• **EXERCISE DETAILS**
In this exercise, reproduce the whole listing exactly.

• **TASK MATERIAL**
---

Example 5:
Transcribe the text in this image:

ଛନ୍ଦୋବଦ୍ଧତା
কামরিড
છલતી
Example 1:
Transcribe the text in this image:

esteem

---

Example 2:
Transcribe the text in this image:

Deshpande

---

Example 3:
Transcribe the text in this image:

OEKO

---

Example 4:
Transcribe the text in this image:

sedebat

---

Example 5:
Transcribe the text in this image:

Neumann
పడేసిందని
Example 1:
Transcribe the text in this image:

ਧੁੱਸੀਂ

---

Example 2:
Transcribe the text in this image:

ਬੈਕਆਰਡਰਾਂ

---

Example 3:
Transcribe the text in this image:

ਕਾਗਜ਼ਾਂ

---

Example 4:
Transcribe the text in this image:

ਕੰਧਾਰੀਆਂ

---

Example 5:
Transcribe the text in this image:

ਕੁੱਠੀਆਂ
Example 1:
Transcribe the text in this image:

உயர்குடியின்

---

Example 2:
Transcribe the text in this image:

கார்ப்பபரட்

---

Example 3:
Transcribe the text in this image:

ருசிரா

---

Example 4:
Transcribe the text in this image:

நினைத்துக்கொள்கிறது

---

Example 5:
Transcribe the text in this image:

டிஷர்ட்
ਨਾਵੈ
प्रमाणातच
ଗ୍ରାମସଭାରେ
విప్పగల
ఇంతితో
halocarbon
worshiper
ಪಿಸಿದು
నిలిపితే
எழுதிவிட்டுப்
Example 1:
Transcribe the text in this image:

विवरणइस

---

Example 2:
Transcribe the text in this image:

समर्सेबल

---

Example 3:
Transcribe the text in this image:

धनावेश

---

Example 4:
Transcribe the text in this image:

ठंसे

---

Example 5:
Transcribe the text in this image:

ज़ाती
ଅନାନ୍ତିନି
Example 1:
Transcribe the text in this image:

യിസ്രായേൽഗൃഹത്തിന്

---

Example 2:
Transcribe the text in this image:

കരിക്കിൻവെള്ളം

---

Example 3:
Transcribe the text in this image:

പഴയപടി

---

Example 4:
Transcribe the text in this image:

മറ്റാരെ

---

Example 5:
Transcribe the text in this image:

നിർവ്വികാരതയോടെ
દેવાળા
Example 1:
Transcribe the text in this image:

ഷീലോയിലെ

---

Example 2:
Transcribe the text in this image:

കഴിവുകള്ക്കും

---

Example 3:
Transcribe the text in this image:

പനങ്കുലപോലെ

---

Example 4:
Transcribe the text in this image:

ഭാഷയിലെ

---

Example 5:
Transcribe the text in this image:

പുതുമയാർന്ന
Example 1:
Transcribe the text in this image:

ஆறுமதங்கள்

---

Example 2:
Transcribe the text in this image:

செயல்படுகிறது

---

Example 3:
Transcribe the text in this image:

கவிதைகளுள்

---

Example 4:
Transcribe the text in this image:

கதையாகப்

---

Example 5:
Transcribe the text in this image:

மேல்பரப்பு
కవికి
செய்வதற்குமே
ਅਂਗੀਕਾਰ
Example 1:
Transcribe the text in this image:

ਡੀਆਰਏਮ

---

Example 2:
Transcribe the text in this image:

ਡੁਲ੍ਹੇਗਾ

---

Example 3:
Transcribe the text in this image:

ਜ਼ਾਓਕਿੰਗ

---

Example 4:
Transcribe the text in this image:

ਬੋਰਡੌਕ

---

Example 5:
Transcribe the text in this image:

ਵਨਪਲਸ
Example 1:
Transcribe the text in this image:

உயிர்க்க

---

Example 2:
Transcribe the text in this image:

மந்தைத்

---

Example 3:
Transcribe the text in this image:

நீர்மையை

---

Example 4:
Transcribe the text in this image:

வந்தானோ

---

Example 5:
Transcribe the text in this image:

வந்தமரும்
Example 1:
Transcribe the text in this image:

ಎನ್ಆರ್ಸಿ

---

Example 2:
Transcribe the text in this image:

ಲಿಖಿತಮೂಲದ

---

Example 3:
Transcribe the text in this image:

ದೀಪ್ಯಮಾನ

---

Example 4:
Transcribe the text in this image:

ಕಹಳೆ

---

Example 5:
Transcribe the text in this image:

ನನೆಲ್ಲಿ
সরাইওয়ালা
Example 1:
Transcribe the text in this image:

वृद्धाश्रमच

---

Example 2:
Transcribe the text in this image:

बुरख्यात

• **REPLY**
---

Example 5:
Transcribe the text in this image:

ଛନ୍ଦୋବଦ୍ଧତା
কামরিড
છલતી
Example 1:
Transcribe the text in this image:

esteem

---

Example 2:
Transcribe the text in this image:

Deshpande

---

Example 3:
Transcribe the text in this image:

OEKO

---

Example 4:
Transcribe the text in this image:

sedebat

---

Example 5:
Transcribe the text in this image:

Neumann
పడేసిందని
Example 1:
Transcribe the text in this image:

ਧੁੱਸੀਂ

---

Example 2:
Transcribe the text in this image:

ਬੈਕਆਰਡਰਾਂ

---

Example 3:
Transcribe the text in this image:

ਕਾਗਜ਼ਾਂ

---

Example 4:
Transcribe the text in this image:

ਕੰਧਾਰੀਆਂ

---

Example 5:
Transcribe the text in this image:

ਕੁੱਠੀਆਂ
Example 1:
Transcribe the text in this image:

உயர்குடியின்

---

Example 2:
Transcribe the text in this image:

கார்ப்பபரட்

---

Example 3:
Transcribe the text in this image:

ருசிரா

---

Example 4:
Transcribe the text in this image:

நினைத்துக்கொள்கிறது

---

Example 5:
Transcribe the text in this image:

டிஷர்ட்
ਨਾਵੈ
प्रमाणातच
ଗ୍ରାମସଭାରେ
విప్పగల
ఇంతితో
halocarbon
worshiper
ಪಿಸಿದು
నిలిపితే
எழுதிவிட்டுப்
Example 1:
Transcribe the text in this image:

विवरणइस

---

Example 2:
Transcribe the text in this image:

समर्सेबल

---

Example 3:
Transcribe the text in this image:

धनावेश

---

Example 4:
Transcribe the text in this image:

ठंसे

---

Example 5:
Transcribe the text in this image:

ज़ाती
ଅନାନ୍ତିନି
Example 1:
Transcribe the text in this image:

യിസ്രായേൽഗൃഹത്തിന്

---

Example 2:
Transcribe the text in this image:

കരിക്കിൻവെള്ളം

---

Example 3:
Transcribe the text in this image:

പഴയപടി

---

Example 4:
Transcribe the text in this image:

മറ്റാരെ

---

Example 5:
Transcribe the text in this image:

നിർവ്വികാരതയോടെ
દેવાળા
Example 1:
Transcribe the text in this image:

ഷീലോയിലെ

---

Example 2:
Transcribe the text in this image:

കഴിവുകള്ക്കും

---

Example 3:
Transcribe the text in this image:

പനങ്കുലപോലെ

---

Example 4:
Transcribe the text in this image:

ഭാഷയിലെ

---

Example 5:
Transcribe the text in this image:

പുതുമയാർന്ന
Example 1:
Transcribe the text in this image:

ஆறுமதங்கள்

---

Example 2:
Transcribe the text in this image:

செயல்படுகிறது

---

Example 3:
Transcribe the text in this image:

கவிதைகளுள்

---

Example 4:
Transcribe the text in this image:

கதையாகப்

---

Example 5:
Transcribe the text in this image:

மேல்பரப்பு
కవికి
செய்வதற்குமே
ਅਂਗੀਕਾਰ
Example 1:
Transcribe the text in this image:

ਡੀਆਰਏਮ

---

Example 2:
Transcribe the text in this image:

ਡੁਲ੍ਹੇਗਾ

---

Example 3:
Transcribe the text in this image:

ਜ਼ਾਓਕਿੰਗ

---

Example 4:
Transcribe the text in this image:

ਬੋਰਡੌਕ

---

Example 5:
Transcribe the text in this image:

ਵਨਪਲਸ
Example 1:
Transcribe the text in this image:

உயிர்க்க

---

Example 2:
Transcribe the text in this image:

மந்தைத்

---

Example 3:
Transcribe the text in this image:

நீர்மையை

---

Example 4:
Transcribe the text in this image:

வந்தானோ

---

Example 5:
Transcribe the text in this image:

வந்தமரும்
Example 1:
Transcribe the text in this image:

ಎನ್ಆರ್ಸಿ

---

Example 2:
Transcribe the text in this image:

ಲಿಖಿತಮೂಲದ

---

Example 3:
Transcribe the text in this image:

ದೀಪ್ಯಮಾನ

---

Example 4:
Transcribe the text in this image:

ಕಹಳೆ

---

Example 5:
Transcribe the text in this image:

ನನೆಲ್ಲಿ
সরাইওয়ালা
Example 1:
Transcribe the text in this image:

वृद्धाश्रमच

---

Example 2:
Transcribe the text in this image:

बुरख्यात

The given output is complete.